Once we reached the temple and were about to climb the stairs, a raucous noise emerged from the doorway and a parade of shirtless, singing, paddle-carrying men paraded down the steps having just completed their pre-race visit to the temple. Here they are:
When we made it inside, there was another team, or perhaps the other half of the first group, heartily singing their heavily rhythmic song around some temple artifacts. Take a listen:
It was easy to imagine the song being used to keep time among a boatload of 100+ paddlers striving to keep in sync.
We walked around the temple grounds and experienced some great people watching, though we were probably being watched by the others even more. For such a famous and grand event, a could count two hands the number of non-Indians we saw among the many thousands of people. Still, we feel quite comfortable - some people might take a prolonged look our way but otherwise go about their business as normal. All in all, we've been very comfortable in this regard since we arrived.
Barefoot in the temple
Line up for a ritual temple meal
We got conflicting info on the start times for the race.
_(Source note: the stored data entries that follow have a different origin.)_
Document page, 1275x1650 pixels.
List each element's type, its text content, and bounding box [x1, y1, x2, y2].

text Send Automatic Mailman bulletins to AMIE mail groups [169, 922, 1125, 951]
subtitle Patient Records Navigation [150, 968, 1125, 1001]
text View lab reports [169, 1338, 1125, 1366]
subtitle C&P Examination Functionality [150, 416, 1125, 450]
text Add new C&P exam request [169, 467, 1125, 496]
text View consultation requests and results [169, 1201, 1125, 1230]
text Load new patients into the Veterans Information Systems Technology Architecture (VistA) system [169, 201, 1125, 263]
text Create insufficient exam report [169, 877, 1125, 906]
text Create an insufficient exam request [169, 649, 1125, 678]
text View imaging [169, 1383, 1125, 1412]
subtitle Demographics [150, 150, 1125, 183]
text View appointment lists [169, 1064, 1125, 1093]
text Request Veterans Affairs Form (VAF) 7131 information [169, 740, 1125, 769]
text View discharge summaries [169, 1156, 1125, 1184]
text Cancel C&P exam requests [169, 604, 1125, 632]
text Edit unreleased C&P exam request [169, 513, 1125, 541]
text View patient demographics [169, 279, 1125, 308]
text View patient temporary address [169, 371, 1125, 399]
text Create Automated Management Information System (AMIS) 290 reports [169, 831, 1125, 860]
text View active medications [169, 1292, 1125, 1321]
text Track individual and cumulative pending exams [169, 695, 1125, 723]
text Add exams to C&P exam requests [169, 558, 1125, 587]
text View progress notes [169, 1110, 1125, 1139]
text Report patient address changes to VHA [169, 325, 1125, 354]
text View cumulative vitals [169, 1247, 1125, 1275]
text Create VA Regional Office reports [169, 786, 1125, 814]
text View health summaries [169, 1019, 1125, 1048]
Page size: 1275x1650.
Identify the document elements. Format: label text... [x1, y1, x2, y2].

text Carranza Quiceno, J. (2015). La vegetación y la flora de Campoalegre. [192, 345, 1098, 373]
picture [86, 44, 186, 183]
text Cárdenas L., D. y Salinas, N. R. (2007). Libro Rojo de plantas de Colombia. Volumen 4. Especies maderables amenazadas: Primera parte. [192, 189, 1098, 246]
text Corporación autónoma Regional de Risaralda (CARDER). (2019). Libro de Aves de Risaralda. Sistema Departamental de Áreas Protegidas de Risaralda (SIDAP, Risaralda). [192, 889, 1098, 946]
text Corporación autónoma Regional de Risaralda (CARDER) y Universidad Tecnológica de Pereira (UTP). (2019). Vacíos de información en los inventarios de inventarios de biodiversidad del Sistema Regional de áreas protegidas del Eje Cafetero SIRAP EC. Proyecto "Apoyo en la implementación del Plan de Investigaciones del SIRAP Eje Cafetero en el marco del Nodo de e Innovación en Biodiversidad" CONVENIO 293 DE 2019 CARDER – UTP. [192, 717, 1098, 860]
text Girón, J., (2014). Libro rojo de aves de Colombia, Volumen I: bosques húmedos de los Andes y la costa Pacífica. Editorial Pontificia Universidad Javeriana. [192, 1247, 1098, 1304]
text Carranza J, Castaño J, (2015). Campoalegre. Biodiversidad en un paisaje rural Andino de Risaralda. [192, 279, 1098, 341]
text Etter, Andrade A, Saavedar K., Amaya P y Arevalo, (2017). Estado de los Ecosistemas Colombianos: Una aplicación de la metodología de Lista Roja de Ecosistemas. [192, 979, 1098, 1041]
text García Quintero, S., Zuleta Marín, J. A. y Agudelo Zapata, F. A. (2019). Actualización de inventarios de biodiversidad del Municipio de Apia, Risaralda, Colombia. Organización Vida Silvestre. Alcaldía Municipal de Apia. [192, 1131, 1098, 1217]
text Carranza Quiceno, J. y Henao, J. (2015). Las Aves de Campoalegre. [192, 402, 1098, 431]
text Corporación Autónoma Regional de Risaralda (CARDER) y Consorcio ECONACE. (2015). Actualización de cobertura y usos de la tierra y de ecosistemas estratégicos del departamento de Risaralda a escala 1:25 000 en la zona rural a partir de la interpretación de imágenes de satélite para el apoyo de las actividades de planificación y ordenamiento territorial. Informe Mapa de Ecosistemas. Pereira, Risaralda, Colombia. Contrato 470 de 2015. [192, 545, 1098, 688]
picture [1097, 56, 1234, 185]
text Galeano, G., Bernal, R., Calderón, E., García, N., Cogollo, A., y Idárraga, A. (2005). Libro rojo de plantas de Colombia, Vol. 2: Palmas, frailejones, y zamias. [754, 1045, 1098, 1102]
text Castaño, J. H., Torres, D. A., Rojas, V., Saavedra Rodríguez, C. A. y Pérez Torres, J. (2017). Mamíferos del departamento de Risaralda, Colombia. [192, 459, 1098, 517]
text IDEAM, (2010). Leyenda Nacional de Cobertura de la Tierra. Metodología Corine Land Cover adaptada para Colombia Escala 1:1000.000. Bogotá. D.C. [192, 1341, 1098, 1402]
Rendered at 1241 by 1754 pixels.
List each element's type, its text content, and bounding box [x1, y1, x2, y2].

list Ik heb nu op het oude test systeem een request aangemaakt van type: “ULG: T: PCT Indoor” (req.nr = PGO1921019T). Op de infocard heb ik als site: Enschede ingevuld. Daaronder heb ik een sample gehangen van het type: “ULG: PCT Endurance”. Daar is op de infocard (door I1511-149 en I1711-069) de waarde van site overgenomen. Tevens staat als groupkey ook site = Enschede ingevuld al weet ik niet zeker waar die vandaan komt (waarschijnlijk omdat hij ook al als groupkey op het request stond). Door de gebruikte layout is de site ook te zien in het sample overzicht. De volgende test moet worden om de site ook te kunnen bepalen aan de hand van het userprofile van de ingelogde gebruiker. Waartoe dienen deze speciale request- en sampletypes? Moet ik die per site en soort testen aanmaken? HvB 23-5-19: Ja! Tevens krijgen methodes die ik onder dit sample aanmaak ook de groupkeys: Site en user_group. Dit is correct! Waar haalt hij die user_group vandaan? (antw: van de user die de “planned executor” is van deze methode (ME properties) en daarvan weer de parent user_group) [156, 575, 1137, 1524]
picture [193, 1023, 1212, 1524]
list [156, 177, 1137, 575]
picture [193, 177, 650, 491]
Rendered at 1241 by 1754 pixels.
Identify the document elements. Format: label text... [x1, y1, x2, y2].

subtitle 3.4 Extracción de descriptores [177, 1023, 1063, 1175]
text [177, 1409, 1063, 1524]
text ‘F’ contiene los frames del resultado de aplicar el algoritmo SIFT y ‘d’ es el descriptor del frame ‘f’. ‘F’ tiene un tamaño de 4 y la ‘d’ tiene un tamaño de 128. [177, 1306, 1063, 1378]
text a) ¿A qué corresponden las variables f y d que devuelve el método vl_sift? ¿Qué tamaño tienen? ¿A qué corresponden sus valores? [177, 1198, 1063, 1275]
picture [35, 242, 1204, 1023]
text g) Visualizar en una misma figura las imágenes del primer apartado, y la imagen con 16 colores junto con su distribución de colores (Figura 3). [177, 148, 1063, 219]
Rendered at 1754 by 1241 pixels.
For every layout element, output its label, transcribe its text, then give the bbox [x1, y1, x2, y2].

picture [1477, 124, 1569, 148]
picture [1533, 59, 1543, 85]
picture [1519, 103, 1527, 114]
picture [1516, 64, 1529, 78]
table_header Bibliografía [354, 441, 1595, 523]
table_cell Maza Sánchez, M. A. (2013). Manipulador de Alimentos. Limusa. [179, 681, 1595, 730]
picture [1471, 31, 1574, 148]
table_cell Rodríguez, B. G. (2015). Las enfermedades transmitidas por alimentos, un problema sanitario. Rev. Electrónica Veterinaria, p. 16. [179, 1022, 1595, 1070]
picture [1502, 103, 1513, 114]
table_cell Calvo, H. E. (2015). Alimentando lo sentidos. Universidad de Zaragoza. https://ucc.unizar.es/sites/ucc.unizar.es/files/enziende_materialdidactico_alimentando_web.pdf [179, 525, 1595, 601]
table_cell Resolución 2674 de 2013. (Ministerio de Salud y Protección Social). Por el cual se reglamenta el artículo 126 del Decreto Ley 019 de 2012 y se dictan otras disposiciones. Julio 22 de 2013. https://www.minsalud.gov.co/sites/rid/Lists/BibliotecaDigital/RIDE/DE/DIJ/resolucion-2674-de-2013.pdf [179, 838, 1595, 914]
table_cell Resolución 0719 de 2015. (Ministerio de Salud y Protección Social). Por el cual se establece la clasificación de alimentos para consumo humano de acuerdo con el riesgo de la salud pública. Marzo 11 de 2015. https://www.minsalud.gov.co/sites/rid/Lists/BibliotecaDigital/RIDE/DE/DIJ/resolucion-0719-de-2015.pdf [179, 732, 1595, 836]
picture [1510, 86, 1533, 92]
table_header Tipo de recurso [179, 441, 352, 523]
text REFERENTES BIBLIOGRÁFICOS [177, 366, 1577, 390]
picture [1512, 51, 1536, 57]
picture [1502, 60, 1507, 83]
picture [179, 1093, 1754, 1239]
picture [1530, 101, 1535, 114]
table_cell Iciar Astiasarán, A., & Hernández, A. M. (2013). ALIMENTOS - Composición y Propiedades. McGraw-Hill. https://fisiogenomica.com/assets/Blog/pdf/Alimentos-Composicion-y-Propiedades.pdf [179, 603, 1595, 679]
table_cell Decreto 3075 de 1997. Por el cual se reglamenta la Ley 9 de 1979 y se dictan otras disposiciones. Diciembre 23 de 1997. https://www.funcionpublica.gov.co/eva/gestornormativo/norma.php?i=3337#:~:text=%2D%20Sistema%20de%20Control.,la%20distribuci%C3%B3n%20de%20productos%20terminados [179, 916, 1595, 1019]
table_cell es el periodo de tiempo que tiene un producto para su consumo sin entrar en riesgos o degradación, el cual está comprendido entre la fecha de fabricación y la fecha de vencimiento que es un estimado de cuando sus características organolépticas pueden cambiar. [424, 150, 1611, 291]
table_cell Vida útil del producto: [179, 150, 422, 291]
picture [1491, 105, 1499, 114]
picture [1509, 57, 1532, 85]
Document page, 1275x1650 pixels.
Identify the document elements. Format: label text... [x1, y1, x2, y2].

We had purchased relatively expensive tickets for the event (this was our one chance) for reserved places so we had a very tasty lunch (for about $8.00) and headed to the reserved viewing area for the race. We had been told that the races began at 1:00 and by another person at 3:00 pm and discovered that there was truth to both times. While the actual event started at 3:00, we needed to be there by 1:00 to get a seats in the reserved section. When we arrived at 2:00, the place was packed and standing room only. Fortunately, we have a native New Yorker travelling with us who started asking questions and pleading our case to police and apparent big shots and before long, we had places in the VIP section of the tent a few rows behind the dignitaries and event sponsors. It was one of those cases, I think, where being non-Indian worked in our favor - I'm not sure a local family could have pulled it off.
These are all thumbnails from the races - click on the picture for a bigger view
As for the boats themselves, the photos approach doing them justice. They were truly impressive in the size and elegance and in the coordination and spirit of the paddlers themselves. This was a big event in Kerela - it was televised live across the state and with elections coming up, not politician missed the chance to get a little face time in from of the microphone. In fact, the boats paraded by in groups of three then turned upriver and paddled until they were out of sight. We were all left listening to an unending stream of speeches in Malayalm that no one was listening to for about an hour and a half before the boats reapppeared plowing ahead in full stride to the finsish line right in front of us. They came down the river in heats of three boats each, the winner being towed back upstream for the next round. Here are scenes from both the parade and a couple of the heats:
We stayed for a number of heats before feeling satisfied that we experienced what we had come for. With the conclusion of the race, Onam 2010 was all but over and we feel fortunate to have been in Kerela at this time to experience it.